Grupper C, Berretti B
Dermatologica. 1981;162(5):404-13. doi: 10.1159/000250308.
The authors discuss results observed in 126 patients affected with severe psoriasis covering more than 40% of the whole body area, some of them representing failures of oral photochemotherapy (PUVA). They were treated according to 5 different schedules, 3 of them combining aromatic retinoid Ro 10-9359 (AR) with PUVA therapy. The most effective results were obtained with a schedule entailing initial treatment for a 2-week period with AR only, followed on the 15th day by the adjunction of classic PUVA therapy with progressive daily decrease of AR dosage (schedule C). It was possible to reduce the frequency and duration of PUVA treatments and the amount of energy used although to a lesser degree than described by other authors. Even more important, far longer remissions were obtained than with PUVA therapy alone, even where the ratio of clearing was identical. This combination therapy made it possible to recover over 70% of the complete or relative failures of PUVA monotherapy. Thus the combination of AR + PUVA therapy (RE-PUVA) as in this schedule appears to be the most important improvement ot PUVA since its introduction as a therapy for psoriasis.

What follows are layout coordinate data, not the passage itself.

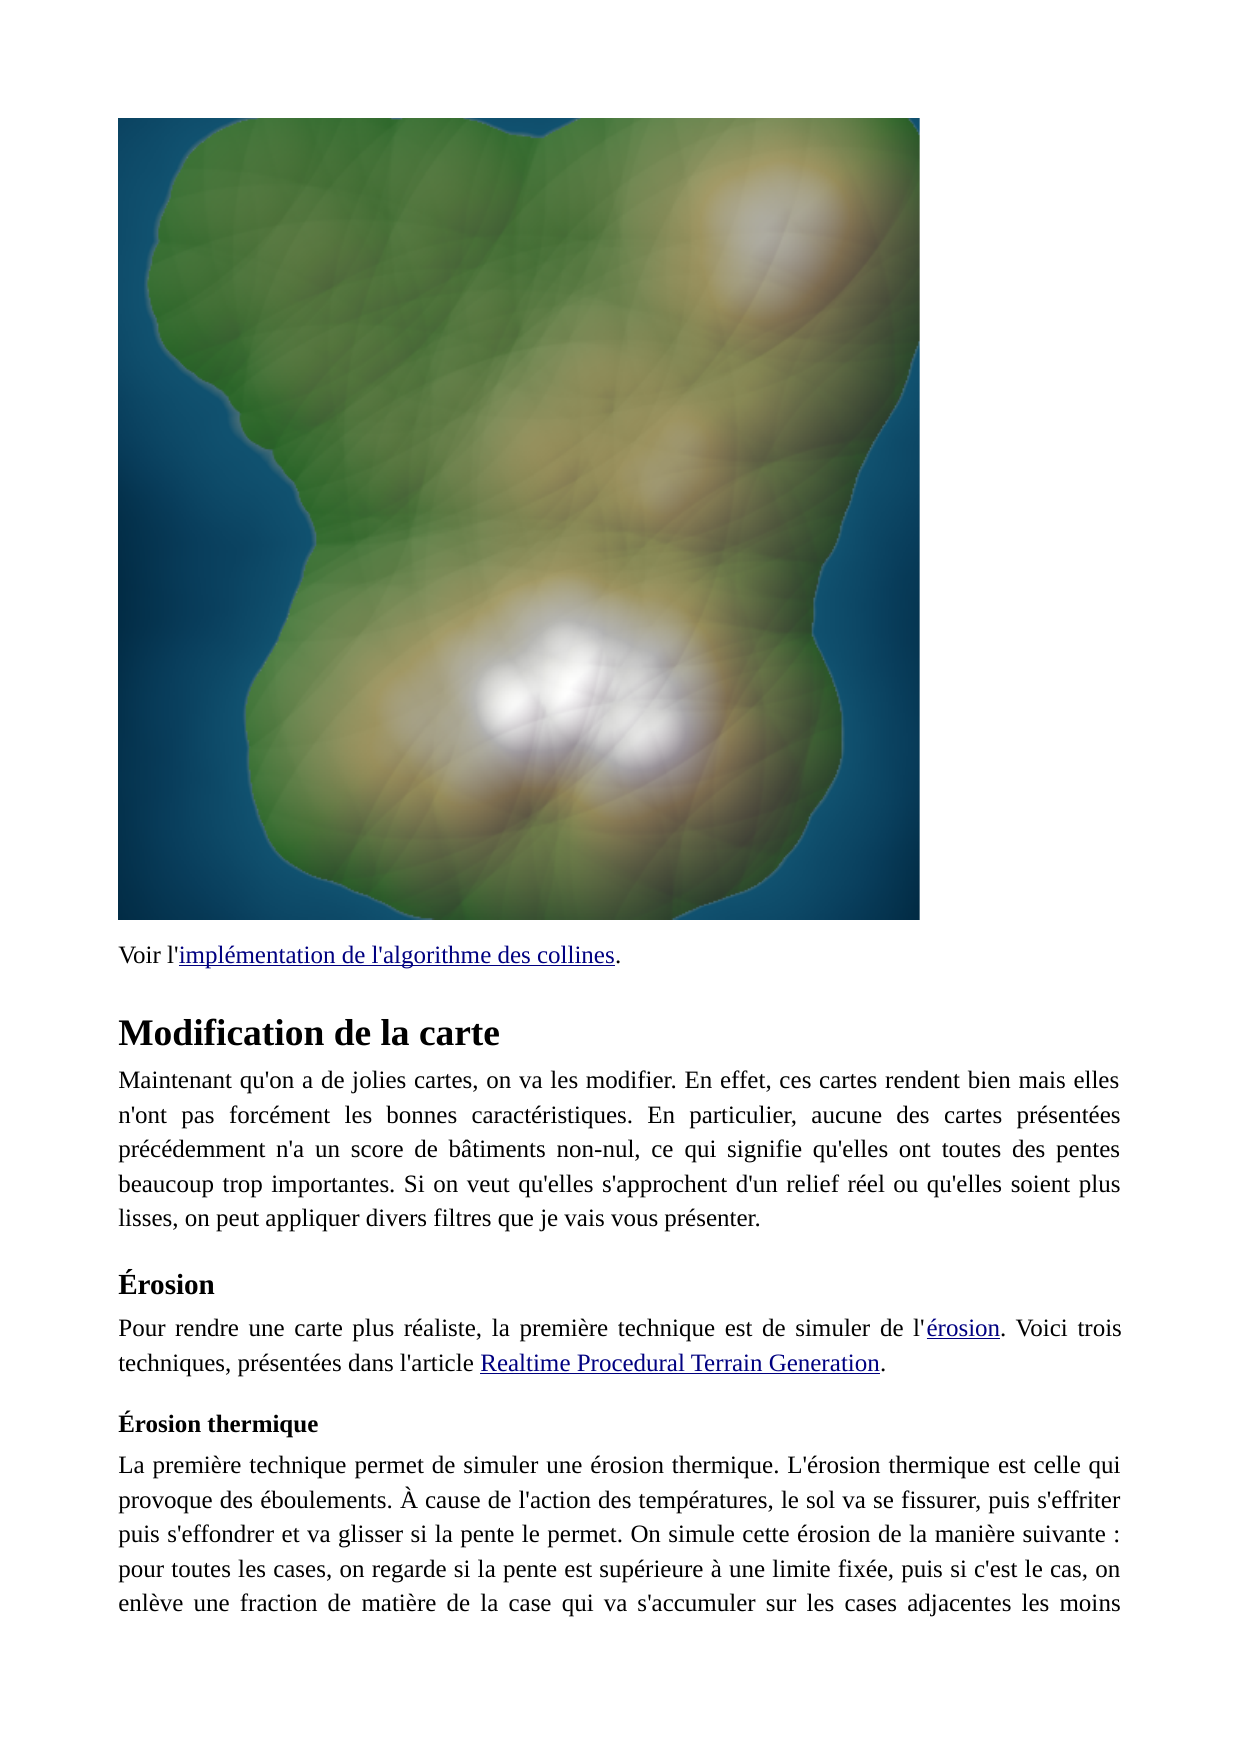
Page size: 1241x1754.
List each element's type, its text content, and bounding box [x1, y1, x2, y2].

text La première technique permet de simuler une érosion thermique. L'érosion thermique est celle qui provoque des éboulements. À cause de l'action des températures, le sol va se fissurer, puis s'effriter puis s'effondrer et va glisser si la pente le permet. On simule cette érosion de la manière suivante : pour toutes les cases, on regarde si la pente est supérieure à une limite fixée, puis si c'est le cas, on enlève une fraction de matière de la case qui va s'accumuler sur les cases adjacentes les moins [118, 1450, 1122, 1617]
text Maintenant qu'on a de jolies cartes, on va les modifier. En effet, ces cartes rendent bien mais elles n'ont pas forcément les bonnes caractéristiques. En particulier, aucune des cartes présentées précédemment n'a un score de bâtiments non-nul, ce qui signifie qu'elles ont toutes des pentes beaucoup trop importantes. Si on veut qu'elles s'approchent d'un relief réel ou qu'elles soient plus lisses, on peut appliquer divers filtres que je vais vous présenter. [118, 1066, 1122, 1232]
subtitle Modification de la carte [118, 1010, 1122, 1053]
subtitle Érosion thermique [118, 1409, 1122, 1438]
picture [118, 118, 920, 920]
text Voir l'implémentation de l'algorithme des collines. [118, 940, 1122, 969]
text Pour rendre une carte plus réaliste, la première technique est de simuler de l'érosion. Voici trois techniques, présentées dans l'article Realtime Procedural Terrain Generation. [118, 1313, 1122, 1376]
subtitle Érosion [118, 1267, 1122, 1301]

作者讨论了126例重度银屑病患者的观察结果,这些患者全身受累面积超过40%,其中一些患者口服光化学疗法(PUVA)治疗失败。他们按照5种不同方案进行治疗,其中3种方案将芳香维甲酸Ro 10-9359(AR)与PUVA疗法联合使用。最有效的结果是通过以下方案获得的:先仅用AR进行为期2周的初始治疗,在第15天加入经典PUVA疗法,同时逐渐减少AR剂量(方案C)。尽管程度低于其他作者描述的情况,但仍有可能减少PUVA治疗的频率和持续时间以及所用能量。更重要的是,即使在清除率相同的情况下,与单独使用PUVA疗法相比,缓解期要长得多。这种联合疗法使超过70%的PUVA单一疗法完全或相对失败的患者得以康复。因此,如本方案中的AR + PUVA疗法(RE-PUVA)组合似乎是自PUVA作为银屑病治疗方法引入以来最重要的改进。